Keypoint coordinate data
* * *
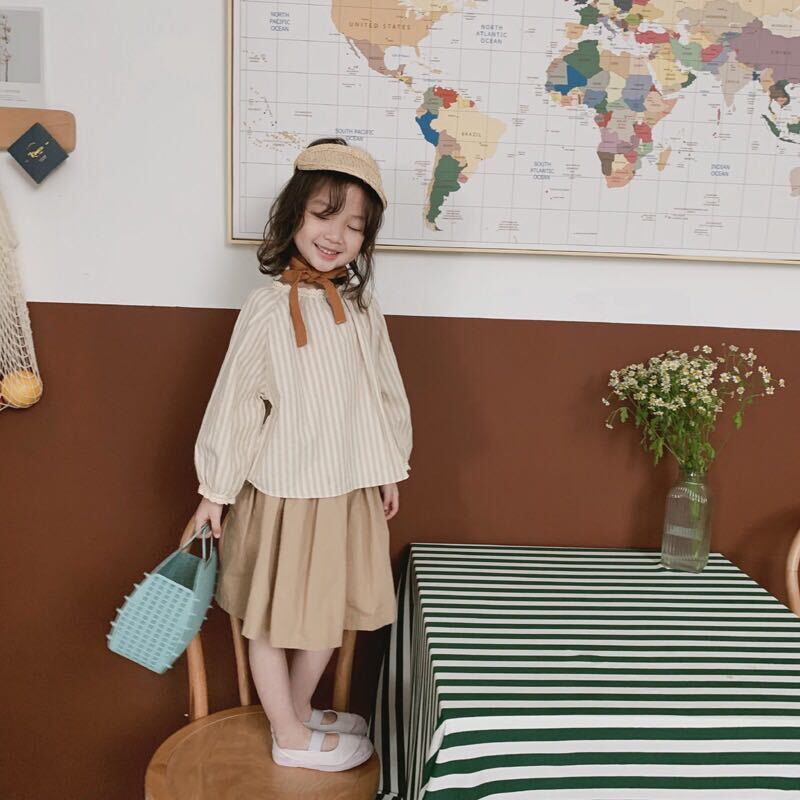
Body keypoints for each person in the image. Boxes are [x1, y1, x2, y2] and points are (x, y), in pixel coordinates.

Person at [192, 137, 412, 772]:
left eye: (355, 225)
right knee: (268, 618)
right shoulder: (266, 308)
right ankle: (288, 733)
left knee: (330, 613)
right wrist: (215, 491)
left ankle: (296, 707)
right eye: (324, 214)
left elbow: (383, 391)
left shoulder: (362, 307)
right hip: (284, 490)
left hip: (346, 487)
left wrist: (390, 466)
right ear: (294, 214)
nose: (337, 235)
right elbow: (237, 401)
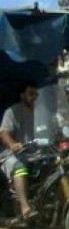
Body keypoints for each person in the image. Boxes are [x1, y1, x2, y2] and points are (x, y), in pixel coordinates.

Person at [0, 82, 40, 221]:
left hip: (35, 153)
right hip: (12, 154)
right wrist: (12, 144)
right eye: (31, 94)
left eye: (36, 94)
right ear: (23, 96)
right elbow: (4, 133)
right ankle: (25, 207)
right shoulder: (12, 112)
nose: (34, 97)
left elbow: (53, 127)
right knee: (19, 168)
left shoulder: (41, 111)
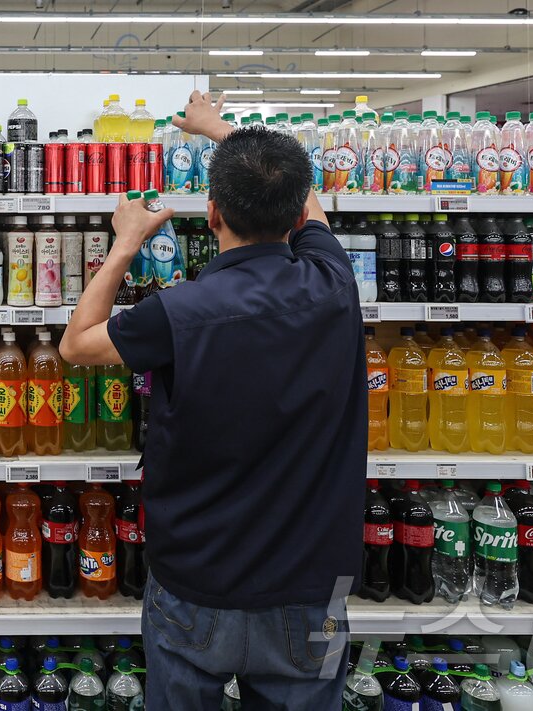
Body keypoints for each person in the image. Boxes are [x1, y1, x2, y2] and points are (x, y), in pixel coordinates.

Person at [59, 91, 365, 711]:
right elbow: (306, 199)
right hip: (310, 589)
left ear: (212, 212)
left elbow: (76, 344)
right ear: (295, 219)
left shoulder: (178, 311)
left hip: (197, 581)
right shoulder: (334, 284)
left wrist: (126, 242)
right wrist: (220, 130)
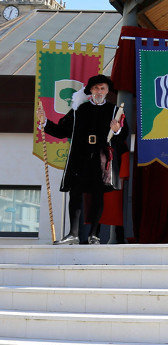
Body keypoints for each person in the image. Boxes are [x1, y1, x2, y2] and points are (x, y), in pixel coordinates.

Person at [37, 74, 128, 245]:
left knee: (98, 195)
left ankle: (94, 234)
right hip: (80, 157)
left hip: (101, 158)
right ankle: (73, 234)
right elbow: (62, 131)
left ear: (107, 91)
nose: (99, 91)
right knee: (75, 193)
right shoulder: (79, 110)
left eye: (102, 88)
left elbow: (123, 136)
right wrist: (45, 122)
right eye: (96, 88)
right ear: (90, 91)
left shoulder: (115, 111)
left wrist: (116, 131)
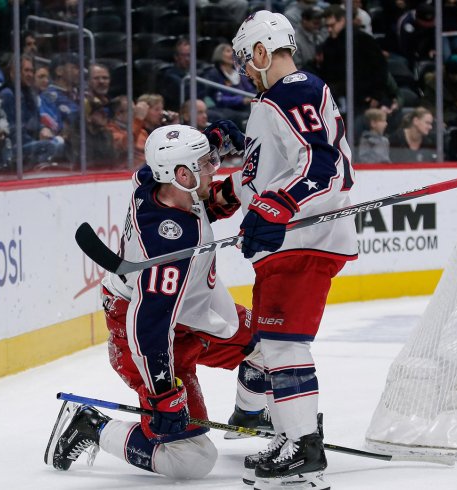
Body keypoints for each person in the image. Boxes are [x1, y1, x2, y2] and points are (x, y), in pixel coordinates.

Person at [45, 124, 270, 478]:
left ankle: (251, 415)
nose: (214, 167)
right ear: (181, 175)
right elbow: (148, 328)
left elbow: (192, 197)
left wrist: (213, 141)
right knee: (191, 460)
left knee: (273, 346)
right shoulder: (168, 251)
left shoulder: (153, 181)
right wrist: (162, 394)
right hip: (148, 334)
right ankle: (92, 426)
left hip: (190, 312)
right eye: (206, 163)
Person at [209, 10, 359, 489]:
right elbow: (265, 173)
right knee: (275, 343)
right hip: (290, 238)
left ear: (259, 51)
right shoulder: (275, 100)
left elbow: (323, 162)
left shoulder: (293, 88)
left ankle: (303, 447)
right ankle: (293, 436)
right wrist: (226, 196)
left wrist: (278, 206)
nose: (244, 71)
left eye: (245, 60)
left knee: (282, 343)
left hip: (304, 235)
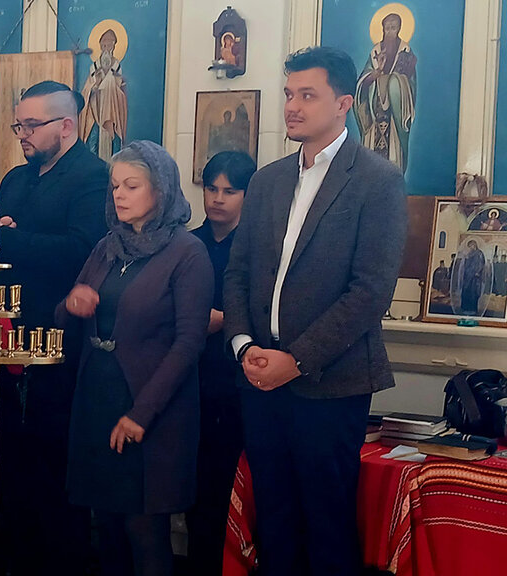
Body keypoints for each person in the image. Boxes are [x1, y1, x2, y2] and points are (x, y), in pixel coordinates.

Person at [224, 46, 406, 576]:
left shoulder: (376, 180)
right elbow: (237, 274)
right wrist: (244, 345)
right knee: (273, 522)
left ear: (344, 103)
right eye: (289, 94)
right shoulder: (268, 180)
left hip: (330, 384)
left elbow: (369, 293)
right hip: (260, 377)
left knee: (326, 528)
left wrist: (297, 360)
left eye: (308, 95)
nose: (292, 106)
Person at [56, 141, 212, 576]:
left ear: (160, 190)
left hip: (150, 407)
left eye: (131, 185)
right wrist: (72, 303)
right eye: (114, 186)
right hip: (98, 401)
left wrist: (141, 414)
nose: (119, 195)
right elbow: (64, 314)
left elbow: (188, 343)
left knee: (144, 528)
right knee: (105, 526)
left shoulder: (187, 253)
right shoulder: (107, 247)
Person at [0, 80, 109, 576]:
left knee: (53, 470)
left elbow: (81, 251)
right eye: (19, 125)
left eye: (33, 125)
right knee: (9, 468)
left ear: (67, 126)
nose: (23, 134)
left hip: (61, 345)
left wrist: (11, 240)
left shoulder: (93, 177)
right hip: (7, 337)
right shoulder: (16, 179)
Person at [185, 150, 256, 576]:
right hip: (189, 377)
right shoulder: (188, 243)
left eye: (230, 191)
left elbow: (264, 310)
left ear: (248, 195)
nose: (217, 199)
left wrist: (225, 320)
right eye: (211, 188)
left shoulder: (256, 246)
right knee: (193, 491)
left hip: (234, 379)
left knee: (229, 490)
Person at [354, 12, 416, 172]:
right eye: (387, 28)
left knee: (392, 160)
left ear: (399, 29)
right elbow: (362, 83)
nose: (390, 32)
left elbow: (410, 83)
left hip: (394, 115)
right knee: (371, 163)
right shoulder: (375, 52)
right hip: (375, 112)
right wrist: (376, 73)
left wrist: (395, 82)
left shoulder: (405, 52)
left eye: (393, 28)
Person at [80, 28, 128, 161]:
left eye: (109, 44)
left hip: (112, 110)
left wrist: (114, 82)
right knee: (93, 138)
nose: (106, 47)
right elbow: (88, 87)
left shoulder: (116, 66)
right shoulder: (94, 66)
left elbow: (120, 87)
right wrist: (94, 86)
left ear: (114, 47)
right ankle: (92, 164)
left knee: (115, 138)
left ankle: (113, 165)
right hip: (96, 109)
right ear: (100, 46)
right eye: (104, 44)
* * *
Action item - Using the entries above, transcribe every line from the line containing "right shoulder: (79, 110)" through the line containing "right wrist: (226, 196)". Do not copy pictures.

Completed exercise -
right shoulder: (79, 110)
left eye: (102, 88)
left elbow: (123, 136)
right wrist: (45, 122)
right eye: (96, 88)
right ear: (90, 91)
left shoulder: (115, 111)
left wrist: (116, 131)
Body keypoints for each person in the image. Boxes are [x1, y1, x2, y2] and points are (x, y), in pixel coordinates.

Person at [45, 124, 270, 478]:
left ankle: (251, 415)
nose: (214, 167)
right ear: (181, 175)
right elbow: (148, 328)
left elbow: (192, 197)
left wrist: (213, 141)
right knee: (191, 460)
left knee: (273, 346)
right shoulder: (168, 251)
left shoulder: (153, 181)
right wrist: (162, 394)
right hip: (148, 334)
right ankle: (92, 426)
left hip: (190, 312)
right eye: (206, 163)
Person at [209, 10, 359, 489]:
right elbow: (265, 173)
right knee: (275, 343)
right hip: (290, 238)
left ear: (259, 51)
right shoulder: (275, 100)
left elbow: (323, 162)
left shoulder: (293, 88)
left ankle: (303, 447)
right ankle: (293, 436)
right wrist: (226, 196)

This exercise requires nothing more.